El Villarreal CF tumbó al Valencia CF en un partido vibrante en el Estadio de la Cerámica (2-1). Los amarillos remontaron una dura contienda en la que se adelantaron los visitantes por medio de Ramazani de penalti, pero acabó llevándose la victoria el Submarino gracias a dos goles de Comesaña y Pape Gueye. Este último, también, desde los once metros. Con la victoria, los amarillos saborean una dulce victoria ante el equipo valencianista y dan un golpe sobre la mesa muy importante en la lucha por la Champions.
El Submarino afrontaba el segundo duelo de una semana de derbis autonómicos. Tras un peleado triunfo contra el Levante UD en el Ciutat de València (0-1), los amarillos recibían al Valencia CF para vivir un auténtico partidazo en La Cerámica. En juego, tres puntos que, de conseguirlos, permitían al Submarino consolidarse en la zona Champions, y al Valencia, soñar con mirar hacia arriba en el tramo final de la temporada.
Marcelino hizo un solo cambio con respecto al once ante el Levante. Entró Renato Veiga por Rafa Marín, que cayó de la convocatoria por motivos personales. Repitieron Luiz Júnior, Mouriño, Pau Navarro , Cardona, Nicolas Pepe, Comesaña, Gueye, Moleiro, Mikautadze y Ayoze Pérez .
El conjunto castellonense salió decidido a imponer su ritmo desde el inicio, pero el golpe lo asestó primero el cuadro visitante. Una acción polémica dentro del área terminó con penalti a favor del Valencia que transformó Ramazani, silenciando momentáneamente el feudo amarillo. Sin embargo, lejos de acusar el golpe, el Villarreal reaccionó con carácter.

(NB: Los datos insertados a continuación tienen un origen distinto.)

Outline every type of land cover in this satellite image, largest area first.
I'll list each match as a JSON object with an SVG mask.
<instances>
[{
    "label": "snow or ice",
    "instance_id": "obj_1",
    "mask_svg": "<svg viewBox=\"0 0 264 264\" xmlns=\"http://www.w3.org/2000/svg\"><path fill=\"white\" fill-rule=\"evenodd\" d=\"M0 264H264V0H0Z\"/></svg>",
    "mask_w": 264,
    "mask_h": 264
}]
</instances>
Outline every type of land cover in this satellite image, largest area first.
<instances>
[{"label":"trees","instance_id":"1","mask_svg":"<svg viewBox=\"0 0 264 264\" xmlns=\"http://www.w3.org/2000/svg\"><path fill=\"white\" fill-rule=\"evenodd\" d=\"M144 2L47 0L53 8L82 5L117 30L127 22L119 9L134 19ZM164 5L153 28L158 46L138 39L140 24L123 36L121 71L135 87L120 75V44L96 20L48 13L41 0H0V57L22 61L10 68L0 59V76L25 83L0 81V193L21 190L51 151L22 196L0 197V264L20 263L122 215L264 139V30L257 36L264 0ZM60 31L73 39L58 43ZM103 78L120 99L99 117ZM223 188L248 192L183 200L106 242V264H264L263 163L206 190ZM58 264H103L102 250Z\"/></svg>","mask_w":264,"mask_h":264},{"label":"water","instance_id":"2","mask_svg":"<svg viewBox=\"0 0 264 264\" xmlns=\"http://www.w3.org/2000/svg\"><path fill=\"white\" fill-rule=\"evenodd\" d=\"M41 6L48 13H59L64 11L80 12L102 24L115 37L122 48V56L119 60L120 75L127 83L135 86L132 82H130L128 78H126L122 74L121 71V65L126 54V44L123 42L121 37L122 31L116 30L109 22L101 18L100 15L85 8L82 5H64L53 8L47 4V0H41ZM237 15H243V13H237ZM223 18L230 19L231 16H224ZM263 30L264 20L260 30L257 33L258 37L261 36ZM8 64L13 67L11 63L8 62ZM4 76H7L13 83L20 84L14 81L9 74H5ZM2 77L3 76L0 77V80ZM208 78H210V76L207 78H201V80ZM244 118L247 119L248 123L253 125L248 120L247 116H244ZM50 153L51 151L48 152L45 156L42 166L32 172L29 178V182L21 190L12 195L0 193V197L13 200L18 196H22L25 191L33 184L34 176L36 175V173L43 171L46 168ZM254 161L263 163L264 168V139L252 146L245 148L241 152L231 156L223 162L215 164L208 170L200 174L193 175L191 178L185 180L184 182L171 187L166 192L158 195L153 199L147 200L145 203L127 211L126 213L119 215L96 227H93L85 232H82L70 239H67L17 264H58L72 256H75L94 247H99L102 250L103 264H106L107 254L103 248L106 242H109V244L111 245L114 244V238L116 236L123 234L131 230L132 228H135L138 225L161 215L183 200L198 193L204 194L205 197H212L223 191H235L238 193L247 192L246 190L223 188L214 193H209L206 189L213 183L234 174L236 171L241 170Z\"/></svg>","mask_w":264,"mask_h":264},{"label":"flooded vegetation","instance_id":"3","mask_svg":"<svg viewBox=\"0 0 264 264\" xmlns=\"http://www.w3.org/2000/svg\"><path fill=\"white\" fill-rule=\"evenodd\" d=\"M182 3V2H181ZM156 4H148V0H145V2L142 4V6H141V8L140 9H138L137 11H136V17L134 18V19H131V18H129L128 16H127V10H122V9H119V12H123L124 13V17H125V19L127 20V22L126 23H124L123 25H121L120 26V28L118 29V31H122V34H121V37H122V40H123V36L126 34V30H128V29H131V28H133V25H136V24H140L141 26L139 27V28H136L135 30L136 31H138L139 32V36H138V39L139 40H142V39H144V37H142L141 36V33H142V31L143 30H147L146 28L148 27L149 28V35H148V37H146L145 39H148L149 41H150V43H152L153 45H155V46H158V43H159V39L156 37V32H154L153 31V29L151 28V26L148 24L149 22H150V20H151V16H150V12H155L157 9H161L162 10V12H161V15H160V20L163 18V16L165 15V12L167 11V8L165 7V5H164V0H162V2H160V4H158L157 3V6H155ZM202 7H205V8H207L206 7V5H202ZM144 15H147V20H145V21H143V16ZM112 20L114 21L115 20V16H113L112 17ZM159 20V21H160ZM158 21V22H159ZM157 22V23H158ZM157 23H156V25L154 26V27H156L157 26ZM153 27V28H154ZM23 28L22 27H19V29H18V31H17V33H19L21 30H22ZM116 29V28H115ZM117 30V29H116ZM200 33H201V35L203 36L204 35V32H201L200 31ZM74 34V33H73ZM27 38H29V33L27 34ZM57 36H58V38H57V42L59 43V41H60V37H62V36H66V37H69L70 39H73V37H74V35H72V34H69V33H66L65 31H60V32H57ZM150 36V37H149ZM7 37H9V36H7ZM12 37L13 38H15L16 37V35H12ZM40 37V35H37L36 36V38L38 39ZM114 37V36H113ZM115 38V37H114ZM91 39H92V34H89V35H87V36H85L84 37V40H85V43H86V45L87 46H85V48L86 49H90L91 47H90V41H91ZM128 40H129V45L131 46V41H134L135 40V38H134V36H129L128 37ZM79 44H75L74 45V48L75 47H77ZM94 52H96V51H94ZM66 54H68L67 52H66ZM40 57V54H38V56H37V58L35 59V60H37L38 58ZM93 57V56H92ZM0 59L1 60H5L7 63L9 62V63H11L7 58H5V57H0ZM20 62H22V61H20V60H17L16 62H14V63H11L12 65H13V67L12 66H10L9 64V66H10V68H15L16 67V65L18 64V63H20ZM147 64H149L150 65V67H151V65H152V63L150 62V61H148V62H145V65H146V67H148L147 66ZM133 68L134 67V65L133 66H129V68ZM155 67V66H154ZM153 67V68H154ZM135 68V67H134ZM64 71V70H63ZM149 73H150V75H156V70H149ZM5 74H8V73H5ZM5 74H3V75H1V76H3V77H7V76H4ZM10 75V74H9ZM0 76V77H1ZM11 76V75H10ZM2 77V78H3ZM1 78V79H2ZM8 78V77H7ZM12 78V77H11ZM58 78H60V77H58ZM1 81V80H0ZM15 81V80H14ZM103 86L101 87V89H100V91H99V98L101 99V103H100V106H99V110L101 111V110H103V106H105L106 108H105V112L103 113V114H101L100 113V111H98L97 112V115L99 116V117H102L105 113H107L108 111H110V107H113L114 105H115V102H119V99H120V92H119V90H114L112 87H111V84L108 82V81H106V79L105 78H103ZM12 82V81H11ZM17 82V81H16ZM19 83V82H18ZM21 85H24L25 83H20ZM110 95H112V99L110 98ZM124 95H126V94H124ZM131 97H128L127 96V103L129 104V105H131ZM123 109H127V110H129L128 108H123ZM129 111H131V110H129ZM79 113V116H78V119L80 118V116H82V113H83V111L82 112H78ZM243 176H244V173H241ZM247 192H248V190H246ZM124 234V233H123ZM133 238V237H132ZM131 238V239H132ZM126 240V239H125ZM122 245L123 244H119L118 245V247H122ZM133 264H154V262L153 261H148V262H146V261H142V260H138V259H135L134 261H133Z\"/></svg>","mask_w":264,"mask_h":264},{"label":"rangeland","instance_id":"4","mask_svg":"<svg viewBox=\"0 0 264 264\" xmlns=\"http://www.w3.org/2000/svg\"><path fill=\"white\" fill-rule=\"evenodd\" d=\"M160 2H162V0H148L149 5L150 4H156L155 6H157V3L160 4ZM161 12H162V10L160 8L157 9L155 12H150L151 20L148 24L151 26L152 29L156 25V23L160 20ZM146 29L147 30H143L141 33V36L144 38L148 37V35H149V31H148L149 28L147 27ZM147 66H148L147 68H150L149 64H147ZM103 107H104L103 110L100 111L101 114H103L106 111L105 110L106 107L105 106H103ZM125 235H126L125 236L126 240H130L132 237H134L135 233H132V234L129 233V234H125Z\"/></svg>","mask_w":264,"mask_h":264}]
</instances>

Comesaña apareció para igualar el choque antes del descanso, culminando una jugada que devolvía la fe a la grada. Ya en la segunda mitad, el partido mantuvo un ritmo alto, propio de un derbi cargado de tensión e intensidad. Fue entonces cuando Pape Gueye, también desde el punto de penalti, certificó la remontada y desató la euforia en La Cerámica.
Tras el pitido final, el técnico amarillo, Marcelino García Toral, compareció ante los medios para analizar el encuentro:
“Ha sido un partido de mucha tensión e intensidad. Todo lo que es un derbi. Hemos hecho un primer tiempo muy bueno en el que, una indecisión provocó un penalti, pero supimos reponernos y remontar el partido antes del descanso. Tiene mucho mérito y felicito a mis jugadores por ello”, ha iniciado el técnico asturiano.
Con la victoria, el Villarreal cierra una semana perfecta con dos triunfos en derbis autonómicos: “Venimos de sumar seis puntos. Jugamos entre semana y ha repetido mucha gente, especialmente en ataque. Así que se ha notado un poco el esfuerzo en la segunda mitad, donde hemos aguantado lo cosechado en la primera mitad. Preveíamos un partido muy difícil y hemos sabido afrontarlo”.
Ambicioso, el entrenador no escondió el objetivo del equipo en este tramo decisivo del curso: “No podemos firmar ser cuartos. Ahora mismo somos terceros. Queremos luchar por la tercera posición. Tenemos 51 puntos a estas alturas. El rendimiento es maravilloso, además jugando la Champions, con el desgaste que eso conlleva. Queremos volver a repetir la Champions el año que viene”.
El Submarino Amarillo, firme en su estadio y reforzado anímicamente tras dos derbis consecutivos, se consolida así en la zona noble de la clasificación y lanza un mensaje claro a sus perseguidores: quiere más.